Canudos concentra simbolismos cuja atualidade perdura ao longo da história brasileira. Palco do maior enfrentamento bélico entre uma população sublevada e forças do Estado nacional, que resultou em mais de 25 mil mortos, o território, no sertão da Bahia, foi inundado em 1969 pelas águas de um açude financiado pelo governo federal. O AI-5, marco do início da fase mais violenta da ditadura militar, havia sido promulgado poucos meses antes.
Em um morro das redondezas, onde no fim do século XIX ficaram aquartelados os soldados que acabaram por destruir a cidade-Estado de Antônio Conselheiro, havia grande abundância de uma planta chamada “favela”. Quando voltaram e se instalaram no Morro da Providência, no Rio de Janeiro, Favela passou a ser o apelido do lugar.

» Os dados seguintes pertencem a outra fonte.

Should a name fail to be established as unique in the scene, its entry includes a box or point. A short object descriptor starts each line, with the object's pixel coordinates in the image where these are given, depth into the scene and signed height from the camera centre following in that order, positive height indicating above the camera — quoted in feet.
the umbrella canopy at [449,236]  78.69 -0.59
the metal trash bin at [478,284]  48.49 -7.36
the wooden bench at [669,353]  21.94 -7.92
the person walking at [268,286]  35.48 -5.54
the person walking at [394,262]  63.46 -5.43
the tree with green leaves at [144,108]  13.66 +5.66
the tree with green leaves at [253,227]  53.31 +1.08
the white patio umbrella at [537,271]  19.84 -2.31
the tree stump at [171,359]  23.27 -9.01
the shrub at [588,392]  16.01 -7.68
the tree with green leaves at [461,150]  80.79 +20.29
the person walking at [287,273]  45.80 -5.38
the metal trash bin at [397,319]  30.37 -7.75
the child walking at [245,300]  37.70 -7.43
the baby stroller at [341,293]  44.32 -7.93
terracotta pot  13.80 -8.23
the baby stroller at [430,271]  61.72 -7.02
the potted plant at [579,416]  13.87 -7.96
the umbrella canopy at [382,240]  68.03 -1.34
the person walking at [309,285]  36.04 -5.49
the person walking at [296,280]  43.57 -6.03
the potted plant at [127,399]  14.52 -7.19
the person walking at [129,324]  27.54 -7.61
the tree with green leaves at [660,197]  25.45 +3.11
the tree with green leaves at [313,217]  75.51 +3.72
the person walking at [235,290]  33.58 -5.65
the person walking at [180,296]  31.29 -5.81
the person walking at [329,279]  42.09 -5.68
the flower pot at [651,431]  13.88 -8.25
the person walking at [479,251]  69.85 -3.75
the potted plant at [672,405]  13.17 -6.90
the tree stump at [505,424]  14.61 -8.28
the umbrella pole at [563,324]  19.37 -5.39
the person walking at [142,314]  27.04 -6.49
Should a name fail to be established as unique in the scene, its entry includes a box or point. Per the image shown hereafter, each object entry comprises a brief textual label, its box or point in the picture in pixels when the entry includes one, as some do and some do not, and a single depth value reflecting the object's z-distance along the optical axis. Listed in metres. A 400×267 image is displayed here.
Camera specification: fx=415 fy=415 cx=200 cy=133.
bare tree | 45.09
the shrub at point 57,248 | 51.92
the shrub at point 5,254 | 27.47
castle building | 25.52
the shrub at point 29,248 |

Numa ironia reveladora, os “vitoriosos” inauguraram um novo território semântico de marginalização.
Por meio da palavra “favela”, as atuais contradições entre Estado e povo, ordem e exclusão, demandas sociais e repressão conectam-se a Canudos. Hoje, em morros e periferias do País, os métodos das tropas mostram-se pouco alterados. E em muitas partes do sertão, inclusive na terceira Canudos (a segunda, formada logo depois do massacre, também foi coberta pela água), a vida parece igualmente parada no tempo.